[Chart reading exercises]
---+---

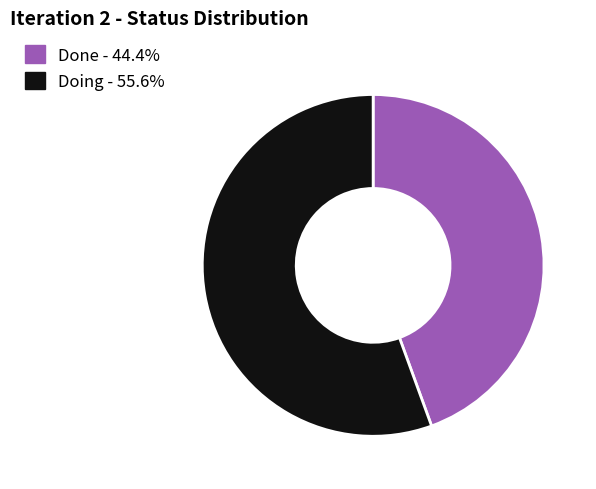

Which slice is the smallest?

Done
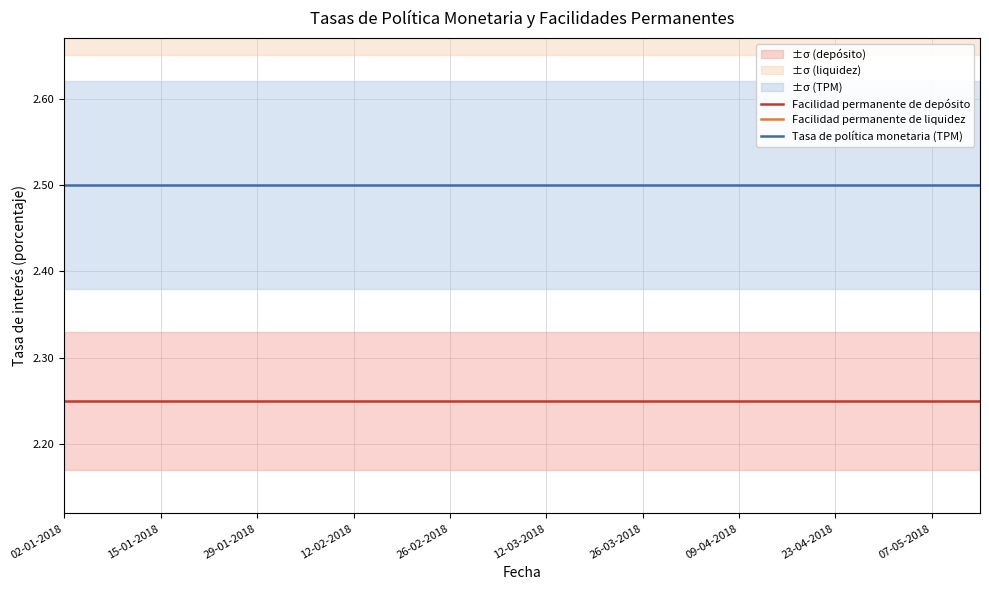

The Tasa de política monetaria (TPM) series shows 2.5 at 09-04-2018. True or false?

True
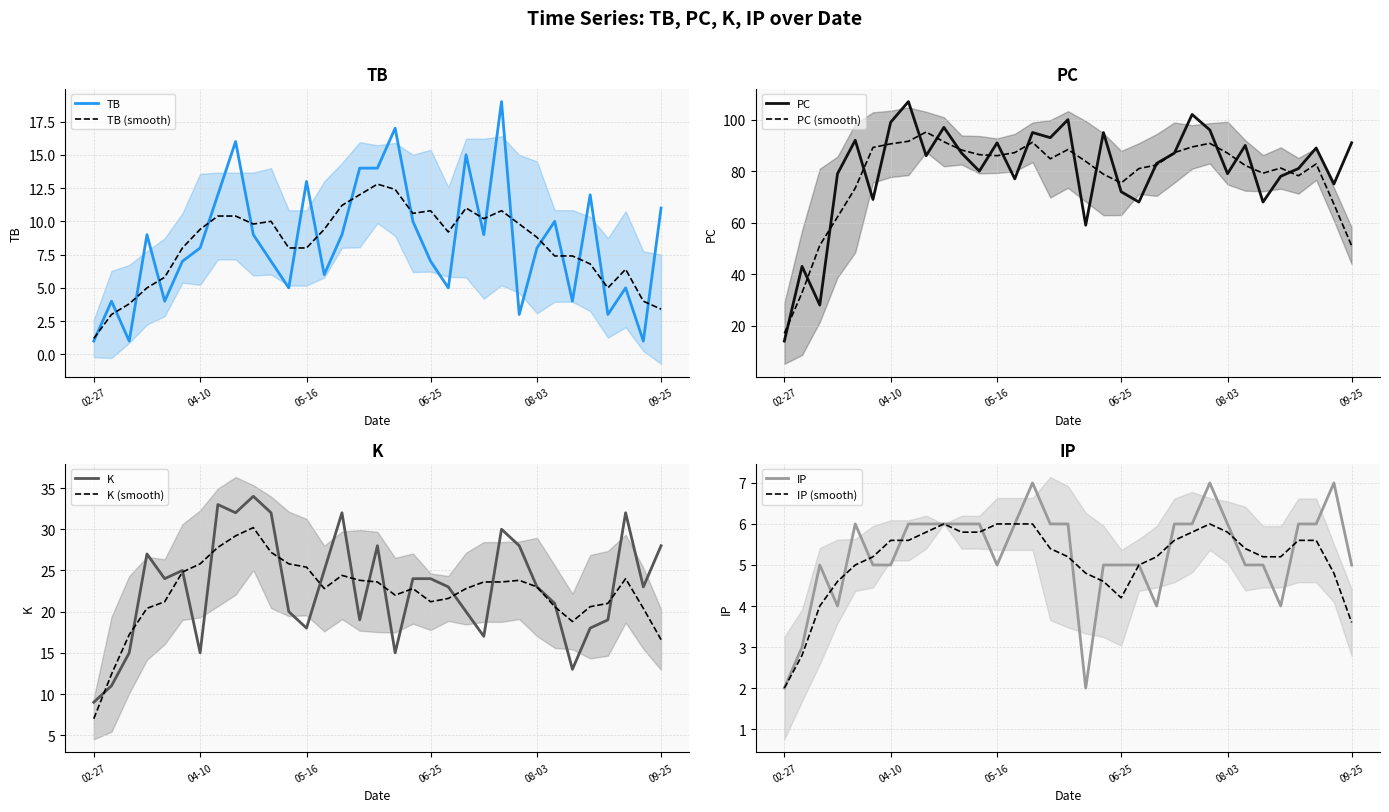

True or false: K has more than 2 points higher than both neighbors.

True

---+---

Put the data above into a JSON list of strings with one string per line. Leave out the blank lines and the pictures.

§ Response to this exercise:
[
  "Which slice is the smallest?",
  "Done",
  "The Tasa de política monetaria (TPM) series shows 2.5 at 09-04-2018. True or false?",
  "True",
  "True or false: K has more than 2 points higher than both neighbors.",
  "True"
]